La scelta di una donna e di un'italiana come Capo Gabinetto dell'Esa "mi ha fatto piacere", ha detto all'ANSA Elena Grifoni Winters. E' anche un incarico, ha aggiunto, "del quale sento molto forte la responsabilità. Sono arrivata a questo risultato grazie al forte supporto che ho avuto in Italia", ha rilevato riferendosi al ministero per l'Istruzione, l'Università e la Ricerca e all'Agenzia Spaziale Italiana (Asi).

Complimenti dal ministro per l'Istruzione, l'Università e la Ricerca, Stefania Giannini al nuovo Capo di Gabinetto dell'Agenzia spaziale europea (Esa). In un tweet il ministro ha scritto: "per la prima volta Capo Gabinetto donna a Esa. Congratulazioni a Elena Grifoni Winters prima italiana ad avere incarico".

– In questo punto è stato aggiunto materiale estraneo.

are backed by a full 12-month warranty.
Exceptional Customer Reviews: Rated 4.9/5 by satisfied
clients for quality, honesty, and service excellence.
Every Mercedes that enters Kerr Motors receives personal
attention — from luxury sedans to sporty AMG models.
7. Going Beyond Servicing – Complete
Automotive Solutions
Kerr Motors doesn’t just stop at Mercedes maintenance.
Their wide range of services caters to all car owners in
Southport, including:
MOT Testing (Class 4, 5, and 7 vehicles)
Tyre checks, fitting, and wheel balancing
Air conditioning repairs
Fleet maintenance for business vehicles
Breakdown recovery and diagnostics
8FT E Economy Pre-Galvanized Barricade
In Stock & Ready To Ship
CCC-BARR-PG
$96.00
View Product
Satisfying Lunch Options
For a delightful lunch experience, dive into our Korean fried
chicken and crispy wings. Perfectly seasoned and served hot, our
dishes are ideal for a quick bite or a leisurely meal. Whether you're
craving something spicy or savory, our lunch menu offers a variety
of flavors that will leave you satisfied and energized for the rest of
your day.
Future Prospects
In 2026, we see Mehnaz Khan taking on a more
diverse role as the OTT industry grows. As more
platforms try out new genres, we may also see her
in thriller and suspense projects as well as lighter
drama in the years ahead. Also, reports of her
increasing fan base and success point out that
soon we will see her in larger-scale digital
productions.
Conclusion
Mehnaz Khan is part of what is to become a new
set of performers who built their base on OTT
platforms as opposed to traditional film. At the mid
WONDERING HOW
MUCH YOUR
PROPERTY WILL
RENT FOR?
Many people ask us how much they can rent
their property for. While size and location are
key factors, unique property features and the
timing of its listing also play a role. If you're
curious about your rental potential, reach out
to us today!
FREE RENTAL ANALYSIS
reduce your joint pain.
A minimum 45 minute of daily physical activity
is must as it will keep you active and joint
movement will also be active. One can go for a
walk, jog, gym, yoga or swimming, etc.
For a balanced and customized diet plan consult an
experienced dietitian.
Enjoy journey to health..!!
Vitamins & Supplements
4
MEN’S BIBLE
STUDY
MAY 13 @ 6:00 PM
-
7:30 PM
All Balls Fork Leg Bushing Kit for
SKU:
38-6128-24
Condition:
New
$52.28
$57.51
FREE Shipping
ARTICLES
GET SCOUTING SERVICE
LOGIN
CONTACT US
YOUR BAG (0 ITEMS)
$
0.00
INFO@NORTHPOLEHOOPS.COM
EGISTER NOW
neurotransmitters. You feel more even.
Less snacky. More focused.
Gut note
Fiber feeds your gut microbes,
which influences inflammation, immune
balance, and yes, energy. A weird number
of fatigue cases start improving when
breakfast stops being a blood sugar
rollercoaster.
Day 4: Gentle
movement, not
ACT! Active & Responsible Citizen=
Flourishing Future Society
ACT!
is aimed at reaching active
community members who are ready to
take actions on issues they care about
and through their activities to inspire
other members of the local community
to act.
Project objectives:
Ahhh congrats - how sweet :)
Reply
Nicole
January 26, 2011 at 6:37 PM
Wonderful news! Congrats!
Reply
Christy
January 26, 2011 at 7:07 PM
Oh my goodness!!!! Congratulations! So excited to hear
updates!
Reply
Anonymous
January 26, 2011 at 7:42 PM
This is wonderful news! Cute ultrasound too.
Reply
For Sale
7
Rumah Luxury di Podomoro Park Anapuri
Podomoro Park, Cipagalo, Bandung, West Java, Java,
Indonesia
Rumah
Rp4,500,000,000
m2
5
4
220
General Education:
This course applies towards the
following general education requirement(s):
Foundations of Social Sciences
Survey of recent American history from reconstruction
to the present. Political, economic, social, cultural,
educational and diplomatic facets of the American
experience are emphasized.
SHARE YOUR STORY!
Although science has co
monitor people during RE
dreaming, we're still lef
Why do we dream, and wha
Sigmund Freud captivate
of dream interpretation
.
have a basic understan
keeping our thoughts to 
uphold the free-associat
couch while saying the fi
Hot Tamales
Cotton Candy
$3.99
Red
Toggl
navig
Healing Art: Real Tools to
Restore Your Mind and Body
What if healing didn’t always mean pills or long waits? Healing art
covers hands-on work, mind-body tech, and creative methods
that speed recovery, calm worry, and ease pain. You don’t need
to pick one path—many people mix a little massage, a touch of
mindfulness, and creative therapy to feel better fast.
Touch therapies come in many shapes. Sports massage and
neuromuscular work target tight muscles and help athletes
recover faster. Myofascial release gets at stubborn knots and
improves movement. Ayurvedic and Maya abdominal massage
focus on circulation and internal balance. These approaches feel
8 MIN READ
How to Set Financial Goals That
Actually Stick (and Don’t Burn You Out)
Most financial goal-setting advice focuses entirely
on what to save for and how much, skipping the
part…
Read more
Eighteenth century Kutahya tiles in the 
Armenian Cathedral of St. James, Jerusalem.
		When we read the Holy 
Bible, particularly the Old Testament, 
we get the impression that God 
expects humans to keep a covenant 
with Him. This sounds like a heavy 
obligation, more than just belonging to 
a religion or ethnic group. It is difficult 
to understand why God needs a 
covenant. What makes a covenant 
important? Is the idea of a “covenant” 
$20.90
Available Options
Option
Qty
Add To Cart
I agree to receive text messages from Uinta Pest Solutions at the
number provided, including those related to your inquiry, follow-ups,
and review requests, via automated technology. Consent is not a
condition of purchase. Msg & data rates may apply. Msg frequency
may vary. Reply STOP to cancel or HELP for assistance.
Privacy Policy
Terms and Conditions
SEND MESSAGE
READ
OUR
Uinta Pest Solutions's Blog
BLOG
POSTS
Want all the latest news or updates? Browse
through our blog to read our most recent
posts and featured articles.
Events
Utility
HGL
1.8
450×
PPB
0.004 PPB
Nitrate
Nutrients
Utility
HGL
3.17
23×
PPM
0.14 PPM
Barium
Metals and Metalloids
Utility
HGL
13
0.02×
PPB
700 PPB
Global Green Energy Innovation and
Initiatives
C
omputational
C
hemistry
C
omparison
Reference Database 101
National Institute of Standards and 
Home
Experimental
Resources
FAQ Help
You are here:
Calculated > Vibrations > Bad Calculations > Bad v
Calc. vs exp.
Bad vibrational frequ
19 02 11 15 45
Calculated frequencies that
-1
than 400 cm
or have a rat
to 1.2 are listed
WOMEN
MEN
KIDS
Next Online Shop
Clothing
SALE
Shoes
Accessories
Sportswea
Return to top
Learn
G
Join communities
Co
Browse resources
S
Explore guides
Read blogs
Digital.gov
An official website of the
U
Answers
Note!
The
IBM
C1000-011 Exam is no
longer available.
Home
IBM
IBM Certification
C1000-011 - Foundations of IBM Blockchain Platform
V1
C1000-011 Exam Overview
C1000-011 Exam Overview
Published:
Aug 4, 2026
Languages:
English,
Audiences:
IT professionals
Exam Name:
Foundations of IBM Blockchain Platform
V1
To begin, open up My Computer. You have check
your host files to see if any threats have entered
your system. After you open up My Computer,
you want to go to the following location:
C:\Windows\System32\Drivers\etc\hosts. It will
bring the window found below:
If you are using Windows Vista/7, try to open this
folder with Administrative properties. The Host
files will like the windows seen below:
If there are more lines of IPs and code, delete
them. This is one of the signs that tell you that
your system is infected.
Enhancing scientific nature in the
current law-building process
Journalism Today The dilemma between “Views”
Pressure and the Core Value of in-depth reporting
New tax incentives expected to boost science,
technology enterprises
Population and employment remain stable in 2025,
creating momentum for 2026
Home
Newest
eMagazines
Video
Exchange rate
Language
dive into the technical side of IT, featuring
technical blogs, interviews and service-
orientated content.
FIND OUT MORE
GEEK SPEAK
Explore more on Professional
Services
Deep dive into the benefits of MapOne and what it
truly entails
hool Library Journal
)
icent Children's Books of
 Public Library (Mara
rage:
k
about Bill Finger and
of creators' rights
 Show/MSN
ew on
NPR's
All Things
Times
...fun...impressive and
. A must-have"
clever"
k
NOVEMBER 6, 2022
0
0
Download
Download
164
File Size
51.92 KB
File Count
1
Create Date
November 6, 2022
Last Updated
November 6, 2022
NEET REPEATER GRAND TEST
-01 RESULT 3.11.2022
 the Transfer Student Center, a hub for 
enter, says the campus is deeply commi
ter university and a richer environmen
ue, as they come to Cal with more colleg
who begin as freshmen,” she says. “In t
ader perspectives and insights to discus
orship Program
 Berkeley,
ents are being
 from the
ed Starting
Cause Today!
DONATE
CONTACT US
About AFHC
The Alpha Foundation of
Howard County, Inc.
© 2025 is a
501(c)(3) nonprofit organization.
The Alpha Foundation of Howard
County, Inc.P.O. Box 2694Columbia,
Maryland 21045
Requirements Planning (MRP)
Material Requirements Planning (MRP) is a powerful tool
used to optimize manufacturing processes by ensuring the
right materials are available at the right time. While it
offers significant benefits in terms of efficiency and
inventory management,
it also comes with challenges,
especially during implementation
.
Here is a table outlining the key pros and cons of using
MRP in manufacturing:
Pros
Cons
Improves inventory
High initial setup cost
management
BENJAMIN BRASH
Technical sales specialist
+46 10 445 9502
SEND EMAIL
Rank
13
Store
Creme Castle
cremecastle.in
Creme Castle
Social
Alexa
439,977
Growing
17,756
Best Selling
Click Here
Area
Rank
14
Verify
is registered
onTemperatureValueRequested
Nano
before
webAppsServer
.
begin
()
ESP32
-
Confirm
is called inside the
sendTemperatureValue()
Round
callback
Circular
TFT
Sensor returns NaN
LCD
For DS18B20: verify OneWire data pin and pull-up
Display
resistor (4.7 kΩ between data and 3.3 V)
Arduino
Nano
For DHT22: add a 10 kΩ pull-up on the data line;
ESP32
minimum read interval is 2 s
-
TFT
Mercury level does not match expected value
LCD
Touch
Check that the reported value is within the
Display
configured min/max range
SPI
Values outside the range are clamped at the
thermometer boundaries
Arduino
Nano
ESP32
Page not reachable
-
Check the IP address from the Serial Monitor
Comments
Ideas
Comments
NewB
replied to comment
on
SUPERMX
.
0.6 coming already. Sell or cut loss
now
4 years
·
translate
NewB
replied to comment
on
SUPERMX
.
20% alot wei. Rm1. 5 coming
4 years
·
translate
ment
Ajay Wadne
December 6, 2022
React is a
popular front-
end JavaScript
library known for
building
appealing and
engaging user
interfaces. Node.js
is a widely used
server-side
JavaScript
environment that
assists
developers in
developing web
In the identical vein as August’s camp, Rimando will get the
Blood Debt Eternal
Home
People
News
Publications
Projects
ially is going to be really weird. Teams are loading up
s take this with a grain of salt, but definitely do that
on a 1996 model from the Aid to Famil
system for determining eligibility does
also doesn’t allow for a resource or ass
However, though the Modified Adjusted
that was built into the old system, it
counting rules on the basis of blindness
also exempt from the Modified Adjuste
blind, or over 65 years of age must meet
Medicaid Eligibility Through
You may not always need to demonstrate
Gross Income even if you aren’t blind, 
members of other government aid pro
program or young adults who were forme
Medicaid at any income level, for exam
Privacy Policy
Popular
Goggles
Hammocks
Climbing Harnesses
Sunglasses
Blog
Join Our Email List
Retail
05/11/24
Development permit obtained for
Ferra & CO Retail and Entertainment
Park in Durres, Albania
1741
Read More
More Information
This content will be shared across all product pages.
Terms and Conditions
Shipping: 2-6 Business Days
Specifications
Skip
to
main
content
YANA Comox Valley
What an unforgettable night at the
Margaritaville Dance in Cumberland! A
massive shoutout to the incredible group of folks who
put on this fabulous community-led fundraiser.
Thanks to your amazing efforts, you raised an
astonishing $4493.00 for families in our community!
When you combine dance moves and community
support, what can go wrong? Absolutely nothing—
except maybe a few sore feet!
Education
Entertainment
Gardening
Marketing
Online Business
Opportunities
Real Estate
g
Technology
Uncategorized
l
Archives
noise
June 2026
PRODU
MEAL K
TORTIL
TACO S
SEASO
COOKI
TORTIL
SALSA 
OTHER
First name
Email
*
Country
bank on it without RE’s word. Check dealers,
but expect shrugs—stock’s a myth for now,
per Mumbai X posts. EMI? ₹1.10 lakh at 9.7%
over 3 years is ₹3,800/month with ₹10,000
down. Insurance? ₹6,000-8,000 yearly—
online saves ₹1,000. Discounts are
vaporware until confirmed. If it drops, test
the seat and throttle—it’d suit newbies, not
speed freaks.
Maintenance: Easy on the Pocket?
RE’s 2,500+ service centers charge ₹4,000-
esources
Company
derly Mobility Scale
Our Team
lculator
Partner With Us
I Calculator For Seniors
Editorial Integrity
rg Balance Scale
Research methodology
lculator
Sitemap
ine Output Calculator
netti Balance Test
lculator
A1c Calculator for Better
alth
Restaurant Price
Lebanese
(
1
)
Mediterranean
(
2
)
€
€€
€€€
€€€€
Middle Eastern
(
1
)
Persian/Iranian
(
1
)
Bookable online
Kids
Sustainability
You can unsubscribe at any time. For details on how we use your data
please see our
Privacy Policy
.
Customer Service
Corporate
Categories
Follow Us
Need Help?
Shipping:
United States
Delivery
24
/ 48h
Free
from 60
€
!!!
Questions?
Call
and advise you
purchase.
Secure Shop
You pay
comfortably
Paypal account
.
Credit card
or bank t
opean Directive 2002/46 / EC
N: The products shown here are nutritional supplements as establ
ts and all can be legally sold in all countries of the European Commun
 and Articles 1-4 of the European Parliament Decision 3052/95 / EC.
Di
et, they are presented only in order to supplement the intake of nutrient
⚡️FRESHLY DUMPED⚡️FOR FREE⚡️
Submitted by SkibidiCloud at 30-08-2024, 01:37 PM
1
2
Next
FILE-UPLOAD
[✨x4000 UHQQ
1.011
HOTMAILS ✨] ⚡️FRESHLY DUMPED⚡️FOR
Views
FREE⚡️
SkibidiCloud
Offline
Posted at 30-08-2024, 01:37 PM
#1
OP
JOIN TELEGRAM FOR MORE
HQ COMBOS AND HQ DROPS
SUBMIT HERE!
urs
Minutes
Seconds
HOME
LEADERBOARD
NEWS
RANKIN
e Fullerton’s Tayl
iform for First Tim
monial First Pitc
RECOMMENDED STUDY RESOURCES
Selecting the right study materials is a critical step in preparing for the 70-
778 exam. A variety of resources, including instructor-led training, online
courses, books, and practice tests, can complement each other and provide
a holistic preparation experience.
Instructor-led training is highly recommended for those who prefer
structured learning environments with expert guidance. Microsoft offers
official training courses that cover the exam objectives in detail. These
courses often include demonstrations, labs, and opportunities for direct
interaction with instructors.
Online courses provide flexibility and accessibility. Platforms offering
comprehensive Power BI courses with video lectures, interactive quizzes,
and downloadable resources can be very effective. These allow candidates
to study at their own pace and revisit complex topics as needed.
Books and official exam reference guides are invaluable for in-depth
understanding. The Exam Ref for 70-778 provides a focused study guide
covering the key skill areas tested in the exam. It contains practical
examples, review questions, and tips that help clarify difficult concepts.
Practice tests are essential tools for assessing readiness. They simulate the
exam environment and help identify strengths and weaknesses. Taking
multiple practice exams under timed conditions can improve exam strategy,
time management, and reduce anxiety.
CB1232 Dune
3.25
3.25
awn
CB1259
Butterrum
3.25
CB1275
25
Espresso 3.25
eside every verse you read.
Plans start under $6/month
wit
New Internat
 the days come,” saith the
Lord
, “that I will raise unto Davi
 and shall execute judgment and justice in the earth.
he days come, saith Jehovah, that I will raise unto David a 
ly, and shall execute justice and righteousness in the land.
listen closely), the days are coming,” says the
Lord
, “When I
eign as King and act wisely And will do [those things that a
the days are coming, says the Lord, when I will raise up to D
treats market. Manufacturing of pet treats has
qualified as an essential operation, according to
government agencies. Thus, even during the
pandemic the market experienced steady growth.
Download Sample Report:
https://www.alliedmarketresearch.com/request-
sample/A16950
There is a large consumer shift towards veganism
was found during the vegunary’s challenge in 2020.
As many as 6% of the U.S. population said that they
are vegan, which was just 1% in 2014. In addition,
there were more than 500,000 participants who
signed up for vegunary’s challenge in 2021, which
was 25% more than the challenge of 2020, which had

Nata a Pisa, dove si è laureata in Matematica, dal 1987 Elena Grifoni Winters lavora per l'Esa, prima come Software e poi System Engineer presso il Centro Scientifico e tecnologico che si trova in Olanda (Estec) e poi come Liaison System Engineer presso la Nasa a Washington e a Houston. Rientrata in Europa, ha gestito il programma di Educazione e comunicazione e l'ufficio di strategie del Direttorato del Volo umano. Dal 2007 è stata responsabile della relazioni istituzionali e internazionale del direttorato del Volo umano nella sede centrale dell'Esa a Parigi.

E' indubbiamente un incarico delicato, che arriva in un momento di grandi cambiamenti in Europa, a partire dalla Brexit. "La scelta del Regno Unito di uscire dall'Unione Europea è un suo diritto e l'Esa non entra nel merito delle scelte politiche di un Paese", ha osservato. "E' un fatto - ha osservato - che la Gran Bretagna è un Paese molto importante per l'Esa: è stata fra i Paesi fondatori ed è il quarto contributore", dopo Germania, Francia e Italia. Il primo astronauta britannico, Tim Peake, è appena rientrato a Terra da una missione di sei messi sulla Stazione Spaziale e continuerà a far parte a tutti gli effetti del corpo astronauti europeo. D'altro canto, ha osservato, "nell'Esa ci sono Paesi che non fanno parte dell'Unione Europea, come Norvegia e Svizzera e che partecipano ai programmi, compresi quelli finanziati dall'Unione Europea".

La politica spaziale europea continua perciò a guardare avanti perchè sono in vista scelte decisive, come quella di restare o meno sulla Stazione Spaziale Internazionale fino al 2024 (attualmente l'impegno dell'Esa è previsto fino al 2020): sarà questo uno dei temi principali della prossima Conferenza ministeriale dell'Esa in programma il 2 dicembre. "Sarà sul tavolo l'intero spettro dei programmi dell'Esa, da quelli obbligatori a quelli scientifici, dall'esplorazione ai lanciatori. Alcuni - ha spiegato - avranno un peso più importante perchè richiedono finanziamenti maggiori, come la decisione di restare sulla Stazione Spaziale fino al 2024. Un altro programma molto importante è ExoMars e poi discuterà dei programmi di osservazione della Terra nella loro globalità".